SELECTED EXCERPT ::
----------------

Morrus's rant is, quite simply, eye opening.  As a gamer and purchaser of d20 system products, I've long used this site as a way of to determine what products I buy and what to look forward to.  Almost on a daily basis (hurricanes not withstanding), there is some news of interest to look at.  Though I don't normally post too often on the messageboards (and barely can give them a glance with what must be done in a single day), when I have taken a look at them, there is a wealth of information, humor, and help, showing just how large this community is (and though large, yes, WotC still can't boast of the impressive size compared to ENWorld).

What this site is to many of us can't really be expressed in words.  That publishers and game designers (Monte Cook and the others Morrus mentioned not included, of course ) have become what they hated and see ENWorld and the valuable service it provides them only as a service Morrus should have to pay them for is absolutely despicable.  They have forgotten what makes any business, really, the customer, the very people that frequent sites like this.

Morrus has every right to rant on this.  Not only do some countries have laws protecting Free Speech (the U.S. even has a Constitutional Amendment for that purpose) but what these companies have done demands a wider response than just placating them and their fantastically large egos.  They need their eyes opened to just the problem they're creating by not supporting sites like this and further, by overlooking their customers.  That is, simply put, not good business.

It is the customers who buy the products and customers who continue to buy future products.  Customers buy products based on what others say about them but also based on the company producing it.  I tend to buy WotC stuff simply because, once upon a time, they did put out good products and some still are good.  Yes, they've gone the route of big business, stepping on the little guy and thinking they will always be around, not caring about who's buying their products because they think someone will just because it's them who produced it.  Alienating the consumers through that thinking only ends up causing companies to close down or other drastic measures.

----------------

ENTRIES SUPPLIED ::

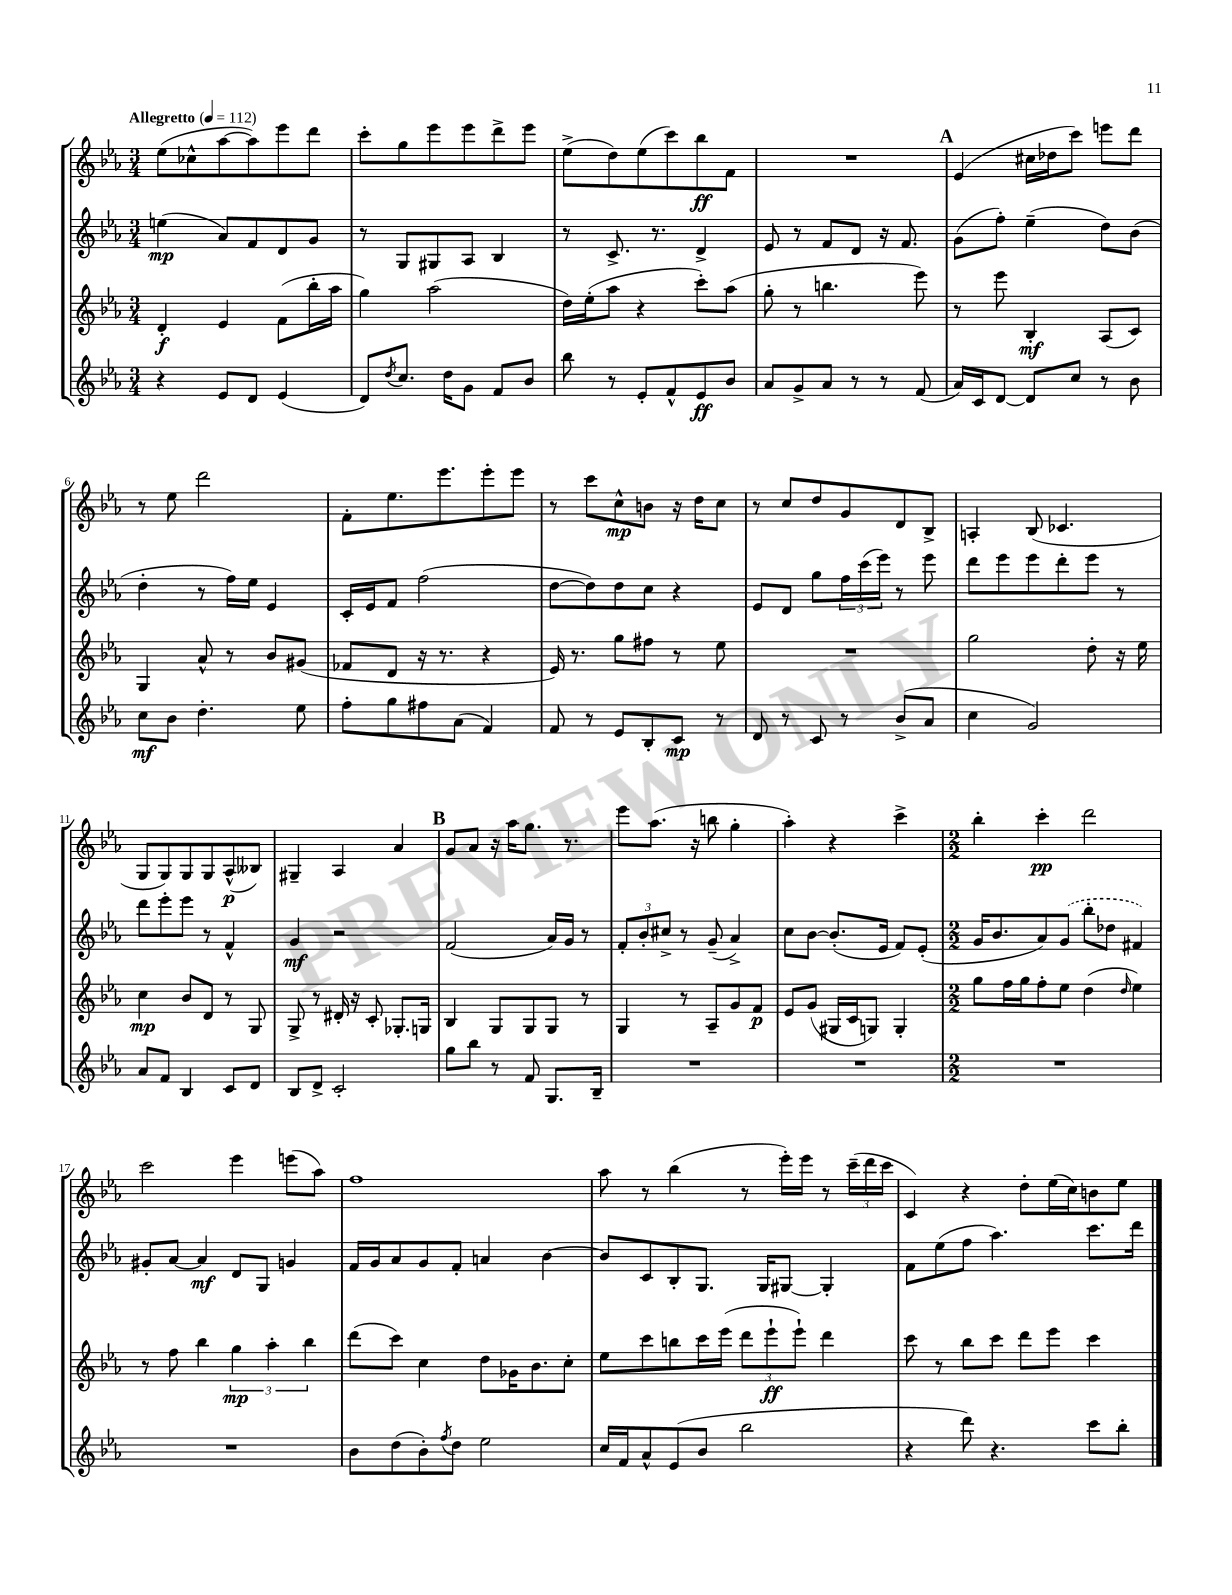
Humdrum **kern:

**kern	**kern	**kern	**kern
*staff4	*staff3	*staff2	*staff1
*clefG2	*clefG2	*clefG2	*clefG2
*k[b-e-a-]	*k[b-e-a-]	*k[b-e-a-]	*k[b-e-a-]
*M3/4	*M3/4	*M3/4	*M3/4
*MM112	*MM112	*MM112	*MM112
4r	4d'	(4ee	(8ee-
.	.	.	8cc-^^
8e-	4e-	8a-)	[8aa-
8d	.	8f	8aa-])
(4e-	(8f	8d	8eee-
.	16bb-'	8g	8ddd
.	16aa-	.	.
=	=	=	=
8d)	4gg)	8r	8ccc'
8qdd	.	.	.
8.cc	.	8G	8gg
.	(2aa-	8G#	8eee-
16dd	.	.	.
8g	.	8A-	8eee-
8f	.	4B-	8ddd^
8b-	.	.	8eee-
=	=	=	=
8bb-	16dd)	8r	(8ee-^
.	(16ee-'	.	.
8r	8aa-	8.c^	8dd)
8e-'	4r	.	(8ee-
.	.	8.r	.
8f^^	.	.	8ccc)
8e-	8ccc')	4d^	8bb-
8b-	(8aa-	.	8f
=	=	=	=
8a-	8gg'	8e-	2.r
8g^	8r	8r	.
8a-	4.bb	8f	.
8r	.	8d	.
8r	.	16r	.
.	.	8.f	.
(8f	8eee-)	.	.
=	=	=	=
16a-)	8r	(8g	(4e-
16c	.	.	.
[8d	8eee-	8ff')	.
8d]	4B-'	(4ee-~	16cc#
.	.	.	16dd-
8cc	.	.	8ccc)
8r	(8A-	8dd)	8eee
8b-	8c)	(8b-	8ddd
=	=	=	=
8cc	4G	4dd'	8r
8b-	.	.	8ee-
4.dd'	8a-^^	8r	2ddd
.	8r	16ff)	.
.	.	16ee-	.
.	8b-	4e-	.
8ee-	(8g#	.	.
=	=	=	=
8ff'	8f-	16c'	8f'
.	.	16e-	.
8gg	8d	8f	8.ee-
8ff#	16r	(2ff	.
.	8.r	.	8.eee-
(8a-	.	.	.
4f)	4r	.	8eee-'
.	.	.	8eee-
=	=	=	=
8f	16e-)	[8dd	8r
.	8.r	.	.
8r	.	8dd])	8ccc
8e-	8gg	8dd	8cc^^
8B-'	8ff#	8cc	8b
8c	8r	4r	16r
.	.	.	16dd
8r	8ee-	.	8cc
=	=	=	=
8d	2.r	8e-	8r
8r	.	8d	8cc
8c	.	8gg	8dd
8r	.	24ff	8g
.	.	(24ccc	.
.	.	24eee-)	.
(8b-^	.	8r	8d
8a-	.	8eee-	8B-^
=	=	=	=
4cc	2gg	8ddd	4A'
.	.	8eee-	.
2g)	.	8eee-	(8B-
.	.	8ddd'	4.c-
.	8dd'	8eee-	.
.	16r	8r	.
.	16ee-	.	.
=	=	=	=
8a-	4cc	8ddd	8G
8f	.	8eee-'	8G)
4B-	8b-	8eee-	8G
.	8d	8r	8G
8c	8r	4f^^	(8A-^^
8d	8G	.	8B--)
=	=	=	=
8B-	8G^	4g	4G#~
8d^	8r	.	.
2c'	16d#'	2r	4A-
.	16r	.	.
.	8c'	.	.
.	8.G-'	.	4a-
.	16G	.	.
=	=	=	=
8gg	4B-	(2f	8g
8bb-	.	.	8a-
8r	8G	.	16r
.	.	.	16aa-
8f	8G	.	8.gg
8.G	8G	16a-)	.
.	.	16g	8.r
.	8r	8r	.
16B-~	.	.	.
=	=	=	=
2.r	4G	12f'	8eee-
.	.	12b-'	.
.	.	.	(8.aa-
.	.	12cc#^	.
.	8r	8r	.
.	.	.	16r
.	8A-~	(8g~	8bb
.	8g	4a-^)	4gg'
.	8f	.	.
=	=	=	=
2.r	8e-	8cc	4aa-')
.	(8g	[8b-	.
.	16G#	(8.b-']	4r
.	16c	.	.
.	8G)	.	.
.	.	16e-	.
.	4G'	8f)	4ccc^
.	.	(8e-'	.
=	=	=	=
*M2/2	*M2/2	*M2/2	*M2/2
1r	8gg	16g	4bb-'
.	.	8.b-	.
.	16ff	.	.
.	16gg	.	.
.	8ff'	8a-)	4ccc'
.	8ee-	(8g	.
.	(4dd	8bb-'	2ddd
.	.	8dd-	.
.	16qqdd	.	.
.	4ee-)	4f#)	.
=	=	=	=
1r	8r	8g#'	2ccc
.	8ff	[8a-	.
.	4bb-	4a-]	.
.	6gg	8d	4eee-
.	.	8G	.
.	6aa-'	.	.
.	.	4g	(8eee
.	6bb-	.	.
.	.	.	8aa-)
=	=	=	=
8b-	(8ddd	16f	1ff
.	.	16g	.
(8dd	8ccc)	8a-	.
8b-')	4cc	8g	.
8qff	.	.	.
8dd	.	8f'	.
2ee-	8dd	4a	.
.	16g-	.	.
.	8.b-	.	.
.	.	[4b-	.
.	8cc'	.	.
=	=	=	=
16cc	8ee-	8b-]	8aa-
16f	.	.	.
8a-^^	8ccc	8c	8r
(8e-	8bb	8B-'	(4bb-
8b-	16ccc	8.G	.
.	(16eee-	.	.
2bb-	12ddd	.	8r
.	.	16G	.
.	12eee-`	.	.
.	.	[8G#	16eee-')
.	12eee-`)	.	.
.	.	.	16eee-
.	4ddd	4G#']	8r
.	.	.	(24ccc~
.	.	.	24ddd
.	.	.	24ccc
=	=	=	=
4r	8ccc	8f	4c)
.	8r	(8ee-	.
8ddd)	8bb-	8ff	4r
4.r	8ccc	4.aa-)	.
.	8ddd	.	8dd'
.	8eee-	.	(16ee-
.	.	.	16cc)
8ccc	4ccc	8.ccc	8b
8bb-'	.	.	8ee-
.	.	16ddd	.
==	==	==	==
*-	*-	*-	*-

----------------

YOUR OBJECTIVE ::
Reproduce the forum post above, starting with "Morrus has every" and going on through "not good business.", with no changes.

PROBLEM SOLUTION ::
Morrus has every right to rant on this.  Not only do some countries have laws protecting Free Speech (the U.S. even has a Constitutional Amendment for that purpose) but what these companies have done demands a wider response than just placating them and their fantastically large egos.  They need their eyes opened to just the problem they're creating by not supporting sites like this and further, by overlooking their customers.  That is, simply put, not good business.